Finding holes in the Web browser
The spyware taking up residence in a computer may be an ActiveX control, a browser snap-in (intended to extend browser functions), a browser helper object, or a standalone executable that is loaded into the user’s computer when he or she visits a Web site that contains the spyware. The spyware may load because of a security setting that is too lax, such as permitting the downloading of unsigned ActiveX controls. Spyware can also install itself via one of many vulnerabilities that have been discovered in recent years. For instance, it could be an ActiveX control that is specially designed to fool the browser into thinking that the control is coming from a Trusted Sites Zone or Intranet Zone instead of the Internet Zone.

Tagging along in e-mail
E-mail programs that display HTML e-mail (such as Outlook, Outlook Express, and Mozilla Thunderbird) are often subject to the same vulnerabilities that have beset Microsoft Internet Explorer in recent years. Often, just displaying a mail message is sufficient for the spyware to get loaded in the user’s computer.

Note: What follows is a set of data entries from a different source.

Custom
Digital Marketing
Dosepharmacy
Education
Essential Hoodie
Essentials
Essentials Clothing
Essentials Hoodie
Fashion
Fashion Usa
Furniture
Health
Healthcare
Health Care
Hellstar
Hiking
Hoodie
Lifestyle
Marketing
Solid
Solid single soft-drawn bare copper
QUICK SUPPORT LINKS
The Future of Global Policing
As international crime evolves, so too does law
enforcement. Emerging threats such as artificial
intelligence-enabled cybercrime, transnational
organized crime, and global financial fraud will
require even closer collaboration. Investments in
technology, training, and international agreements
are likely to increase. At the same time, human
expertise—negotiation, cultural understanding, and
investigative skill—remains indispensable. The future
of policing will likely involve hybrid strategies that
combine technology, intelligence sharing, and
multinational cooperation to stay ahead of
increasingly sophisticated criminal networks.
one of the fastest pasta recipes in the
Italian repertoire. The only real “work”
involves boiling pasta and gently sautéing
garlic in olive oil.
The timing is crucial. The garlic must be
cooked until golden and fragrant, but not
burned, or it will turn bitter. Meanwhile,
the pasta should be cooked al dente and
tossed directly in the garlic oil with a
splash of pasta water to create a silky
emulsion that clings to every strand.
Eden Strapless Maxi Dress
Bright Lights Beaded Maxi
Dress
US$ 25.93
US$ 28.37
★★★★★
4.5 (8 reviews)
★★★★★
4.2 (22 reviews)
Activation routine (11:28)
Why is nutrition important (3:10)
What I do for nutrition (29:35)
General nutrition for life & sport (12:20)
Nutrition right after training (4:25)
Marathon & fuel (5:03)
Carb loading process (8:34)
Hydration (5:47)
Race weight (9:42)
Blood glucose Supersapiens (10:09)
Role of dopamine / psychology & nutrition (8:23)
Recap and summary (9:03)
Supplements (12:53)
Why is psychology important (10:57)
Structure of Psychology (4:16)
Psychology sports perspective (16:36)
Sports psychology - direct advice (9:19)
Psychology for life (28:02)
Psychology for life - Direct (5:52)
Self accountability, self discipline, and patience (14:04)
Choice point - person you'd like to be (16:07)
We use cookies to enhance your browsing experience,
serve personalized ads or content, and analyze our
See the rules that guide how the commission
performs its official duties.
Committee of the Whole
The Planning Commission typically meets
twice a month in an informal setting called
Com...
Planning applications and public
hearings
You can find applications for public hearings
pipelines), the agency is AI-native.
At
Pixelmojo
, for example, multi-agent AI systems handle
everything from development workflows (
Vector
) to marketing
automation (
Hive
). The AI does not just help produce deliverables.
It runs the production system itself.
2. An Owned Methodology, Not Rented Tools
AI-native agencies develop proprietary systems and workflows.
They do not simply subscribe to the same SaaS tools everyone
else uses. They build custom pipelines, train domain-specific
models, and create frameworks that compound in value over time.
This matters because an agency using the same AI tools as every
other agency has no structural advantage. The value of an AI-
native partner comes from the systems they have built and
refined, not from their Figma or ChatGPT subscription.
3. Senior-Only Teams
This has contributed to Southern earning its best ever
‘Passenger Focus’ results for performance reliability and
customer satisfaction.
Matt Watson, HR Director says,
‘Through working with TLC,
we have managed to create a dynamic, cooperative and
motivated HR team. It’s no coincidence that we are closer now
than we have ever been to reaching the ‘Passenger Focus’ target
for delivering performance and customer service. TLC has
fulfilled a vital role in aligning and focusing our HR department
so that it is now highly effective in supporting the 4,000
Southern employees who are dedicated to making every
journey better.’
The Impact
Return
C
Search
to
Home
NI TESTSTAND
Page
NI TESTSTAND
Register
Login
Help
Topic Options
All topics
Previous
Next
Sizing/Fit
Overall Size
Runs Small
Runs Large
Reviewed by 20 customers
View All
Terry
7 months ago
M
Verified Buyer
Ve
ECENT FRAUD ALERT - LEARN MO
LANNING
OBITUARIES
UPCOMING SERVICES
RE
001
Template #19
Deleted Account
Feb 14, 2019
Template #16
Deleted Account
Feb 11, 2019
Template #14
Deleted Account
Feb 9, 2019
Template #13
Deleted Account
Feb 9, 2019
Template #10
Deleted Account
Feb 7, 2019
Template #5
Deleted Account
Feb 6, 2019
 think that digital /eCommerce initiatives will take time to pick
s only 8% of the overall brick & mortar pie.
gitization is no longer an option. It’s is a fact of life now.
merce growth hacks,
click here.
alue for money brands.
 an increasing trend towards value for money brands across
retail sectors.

This is because Outlook is using the same vulnerable DLLs to display HTML as is used by Internet Explorer.

Hiding in software downloads
Many downloadable software programs — and programs that you can purchase online or over the counter — contain spyware programs that are silently installed when you install the software. Sometimes (but not always), the software’s
End User License Agreement (EULA) states that “other programs may be installed.” How many people read the fine print? I must admit that I don’t always read the EULA before installing software. Maybe you should add “carefully read all license agreements” to your list of New Year’s resolutions, no matter what time of year it is now.

Peer-to-peer file sharing
Although nothing is inherently wrong with peer-to-peer file sharing, almost all its actual uses are illegal, and as the saying goes, “If you play with fire, you will get burned.” The predominant use of peer-to-peer file sharing is to share music files and other protected or copyrighted content, typically illegally, with others on the peer-to-peer network. Legal problems aside, the software for these peer-to-peer networks leaves a computer or network open to spyware in the following ways:

- The software doesn’t limit the files that might be shared to just music, so frequently what comes down the peer-to-peer pipe is spyware.

-Some peer-to-peer programs themselves have spyware bundled with them that gets installed when the peer-to-peer program is installed. The result is a pretty ugly situation. Not only does the peer-to-peer software poke several holes in your system, enabling spyware to seep in, but some software also contains vulnerabilities that allow people to retrieve any file they choose to from the peer computer. Is it any wonder, then, that many companies forbid the use of peer-to-peer sharing programs?